Gaming is still the most competitive area within VR in Europe with a 38% growth in the number of VR gaming companies since 2016 but VR for the enterprise also saw a 55% growth in the first half of 2017. Education, another hotly tipped sector for VR, nearly doubled the number of companies. Activity in the hardware side of things was slower with only two new additions to the landscape but this year’s report also added advertising as new a sector.
You can view more details on the companies from the landscape on LucidWeb's public Trello.

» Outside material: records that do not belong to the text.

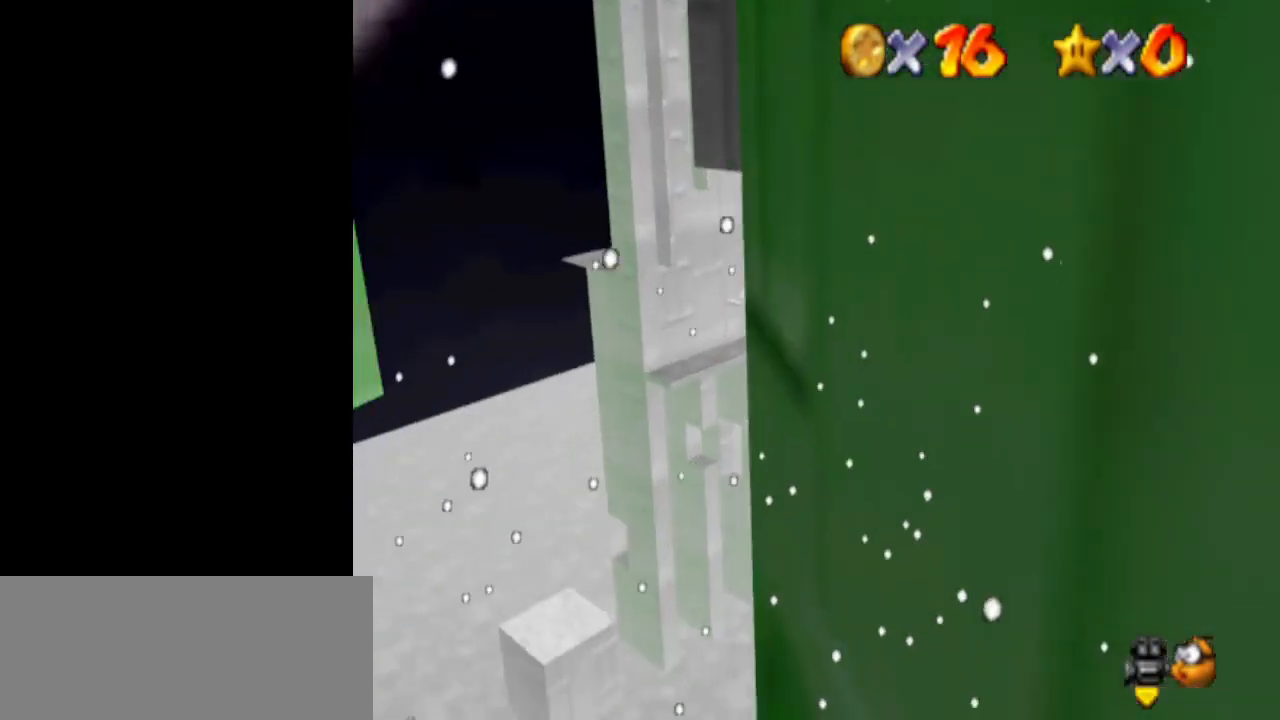
{"buttons": [], "left_stick": "left", "events": [[133, "A", "up"], [267, "C_LEFT", "down"], [367, "C_LEFT", "up"], [367, "left_stick", "left"]]}
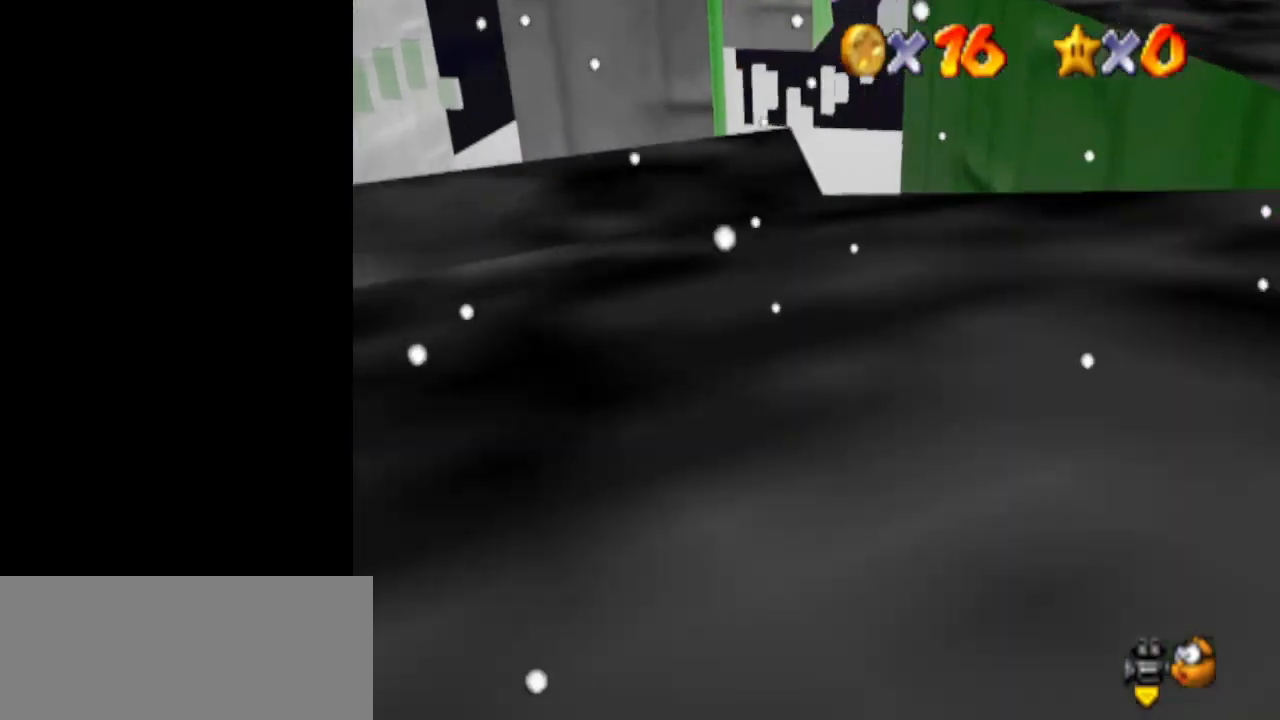
{"buttons": [], "left_stick": "up-right", "events": [[167, "A", "down"], [200, "left_stick", "up-right"], [333, "A", "up"]]}
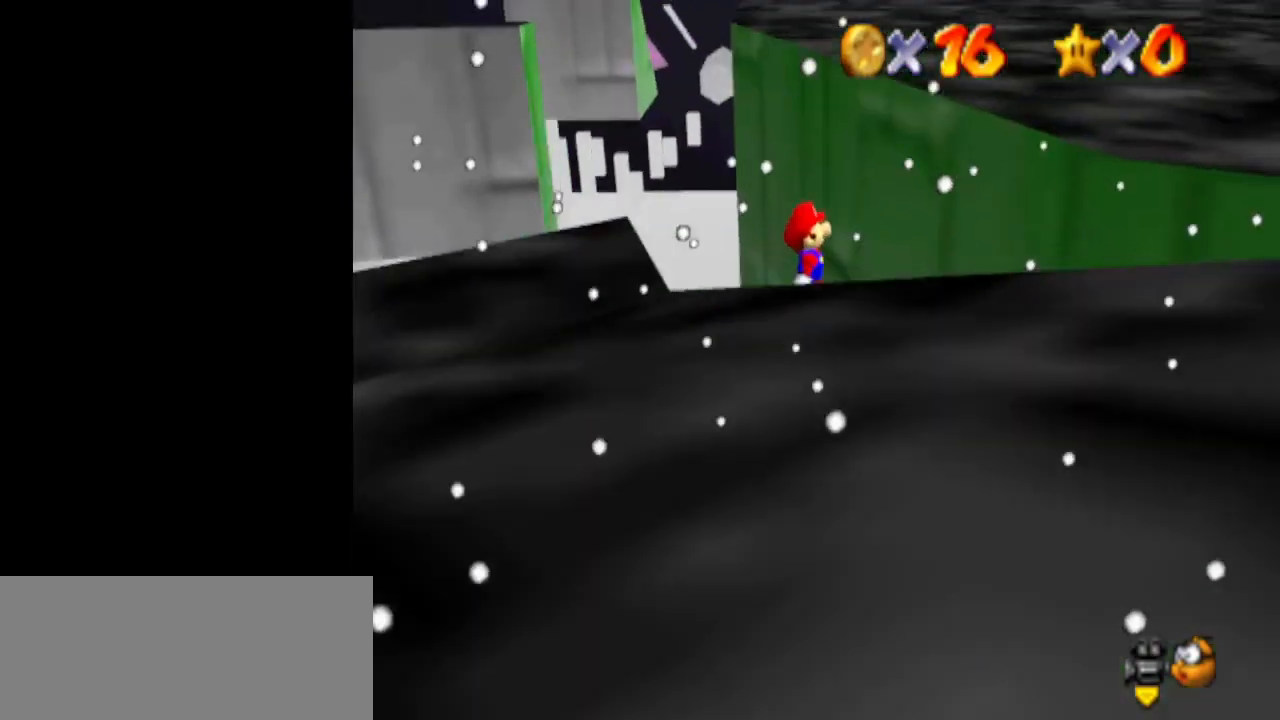
{"buttons": ["A"], "left_stick": "left", "events": [[333, "left_stick", "up-left"], [367, "A", "down"], [433, "left_stick", "left"]]}
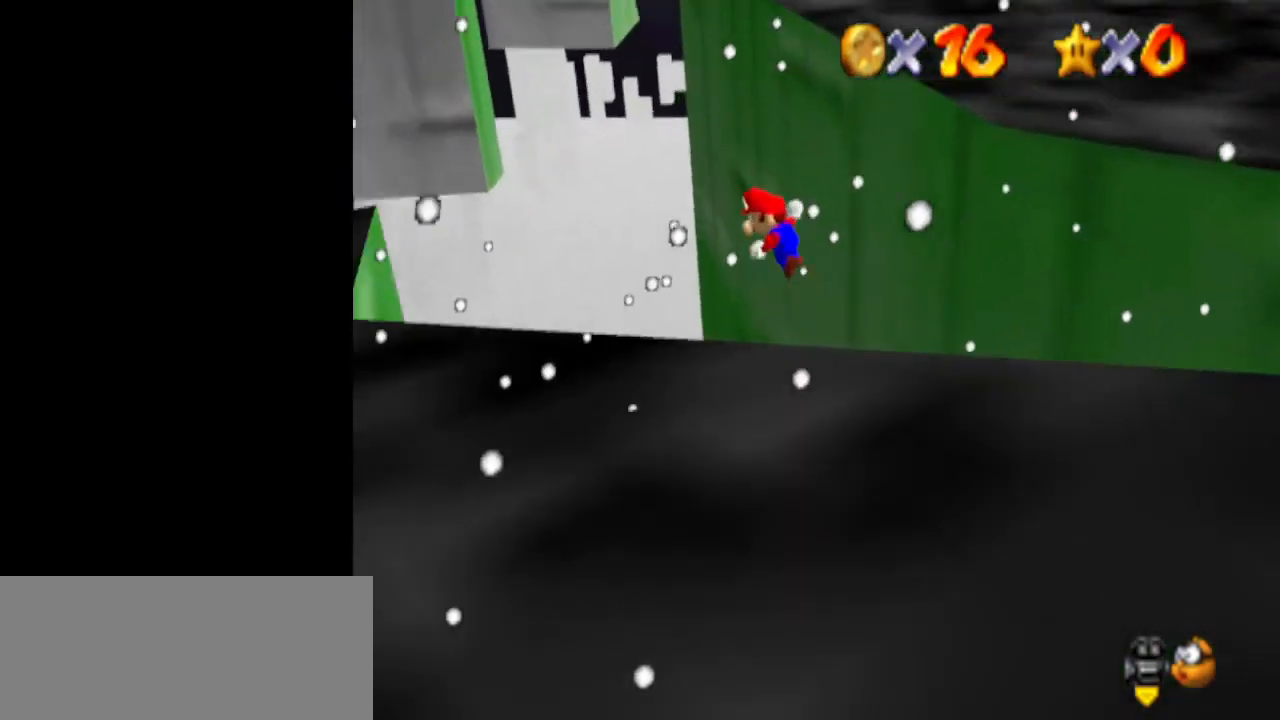
{"buttons": [], "left_stick": "left", "events": [[67, "A", "up"]]}
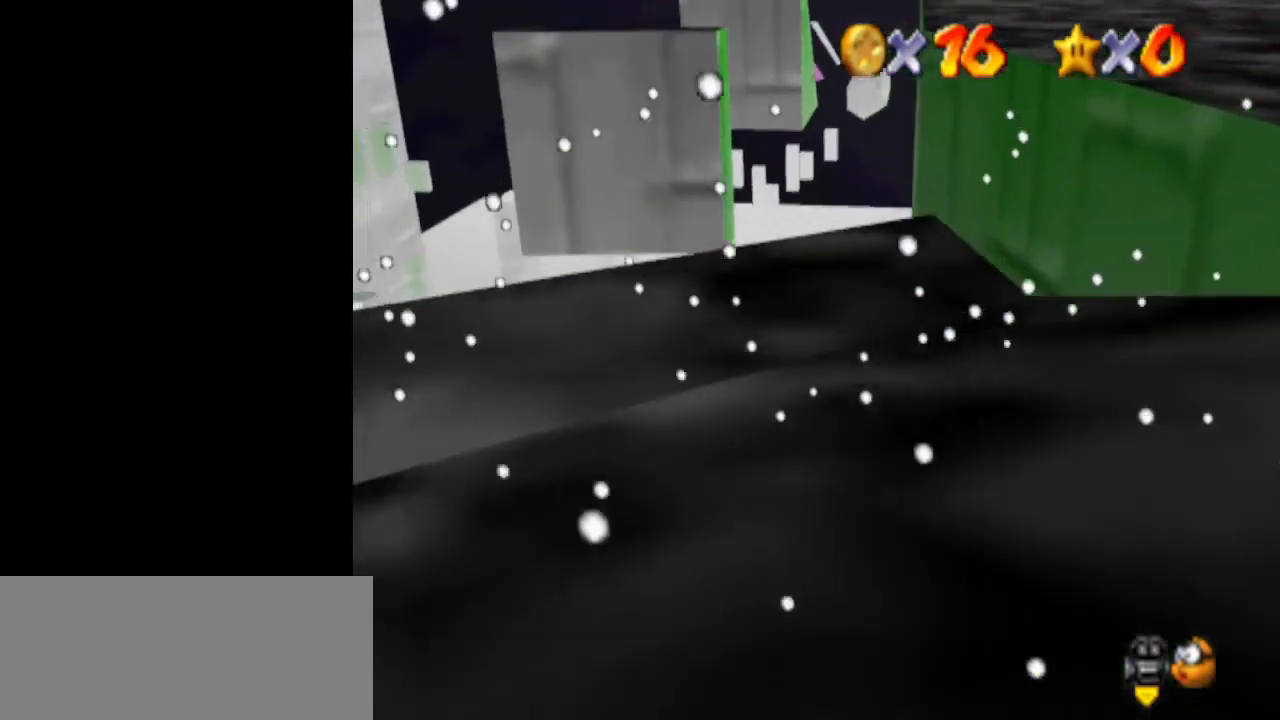
{"buttons": [], "left_stick": "up-right", "events": [[100, "A", "down"], [100, "left_stick", "up-right"], [167, "A", "up"]]}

“The VR industry continues to expand in Europe and next to the U.K. and France, Sweden has caught up in terms of the number of high-performing startups across the industry,” said Leen Segers, CEO of LucidWeb.
_(Disclosure: LucidWeb’s Leen Segers is a former COO of tech.eu.)_
“For sub-industries in VR, as with the first version of the EU VR landscape published in early February, the number of companies focusing on user input, 3D tools and enterprise applications are growing quickly,” she said. “Additionally, young startups in these verticals have easy access to capital, while mature companies in these spaces are more likely to go public or become acquired by major companies like Facebook, Microsoft and Starbreeze.”
This week tech.eu published its first State of the European VR Industry investment report, which analyses 487 VR startups and Europe’s biggest and most significant funding rounds, exits, investors, and acquirers since 2015.